[QUESTION] Full user space process isolation?

Tue Jul 4 15:18:43 UTC 2023

On 7/3/2023 5:28 PM, Roberto Sassu wrote:
> On Mon, 2023-07-03 at 17:06 +0200, Jann Horn wrote:
>> On Thu, Jun 22, 2023 at 4:45 PM Roberto Sassu
>> <roberto.sassu at huaweicloud.com> wrote:
>>> I wanted to execute some kernel workloads in a fully isolated user
>>> space process, started from a binary statically linked with klibc,
>>> connected to the kernel only through a pipe.
>>
>> FWIW, the kernel has some infrastructure for this already, see
>> CONFIG_USERMODE_DRIVER and kernel/usermode_driver.c, with a usage
>> example in net/bpfilter/.
> 
> Thanks, I actually took that code to make a generic UMD management
> library, that can be used by all use cases:
> 
> https://lore.kernel.org/linux-kernel/20230317145240.363908-1-roberto.sassu@huaweicloud.com/
> 
>>> I also wanted that, for the root user, tampering with that process is
>>> as hard as if the same code runs in kernel space.
>>
>> I believe that actually making it that hard would probably mean that
>> you'd have to ensure that the process doesn't use swap (in other
>> words, it would have to run with all memory locked), because root can
>> choose where swapped pages are stored.

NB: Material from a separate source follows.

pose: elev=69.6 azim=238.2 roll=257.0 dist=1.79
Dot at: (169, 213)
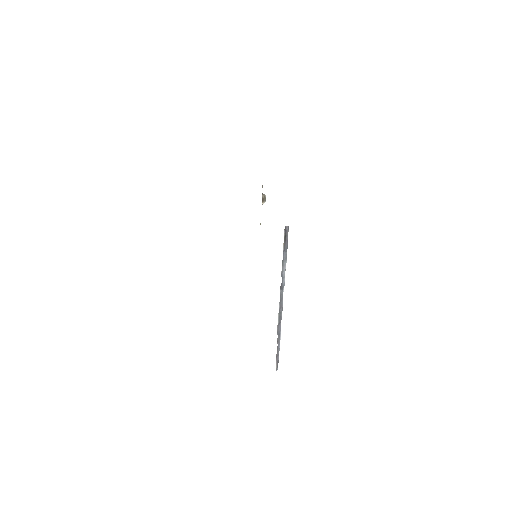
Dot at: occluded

Other than that, if you mark it
>> as a kthread so that no ptrace access is allowed, you can probably get
>> pretty close. But if you do anything like that, please leave some way
>> (like a kernel build config option or such) to enable debugging for
>> these processes.
> 
> I didn't think about the swapping part... thanks!
> 
> Ok to enable debugging with a config option.
> 
>> But I'm not convinced that it makes sense to try to draw a security
>> boundary between fully-privileged root (with the ability to mount
>> things and configure swap and so on) and the kernel - my understanding
>> is that some kernel subsystems don't treat root-to-kernel privilege
>> escalation issues as security bugs that have to be fixed.
> 
> Yes, that is unfortunately true, and in that case the trustworthy UMD
> would not make things worse. On the other hand, on systems where that
> separation is defined, the advantage would be to run more exploitable
> code in user space, leaving the kernel safe.
> 
> I'm thinking about all the cases where the code had to be included in
> the kernel to run at the same privilege level, but would not use any of
> the kernel facilities (e.g. parsers).

Thanks for reminding me of kexec-tools. The complete image for booting a
new kernel was originally prepared in user space. With kernel lockdown,
all this code had to move into the kernel, adding a new syscall and lots
of complexity to build purgatory code, etc. Yet, this new implementation
in the kernel does not offer all features of kexec-tools, so both code
bases continue to exist and are happily diverging...

> If the boundary is extended to user space, some of these components
> could be moved away from the kernel, and the functionality would be the
> same without decreasing the security.

All right, AFAICS your idea is limited to relatively simple cases for
now. I mean, allowing kexec-tools to run in user space is not easily
possible when UID 0 is not trusted, because kexec needs to open various
files and make various other syscalls, which would require a complex LSM
policy. It looks technically possible to write one, but then the big
question is if it would be simpler to review and maintain than adding
more kexec-tools features to the kernel.

Anyway, I can sense a general desire to run less code in the most
privileged system environment. Robert's proposal is one of few that go
in this direction. What are the alternatives?

Petr T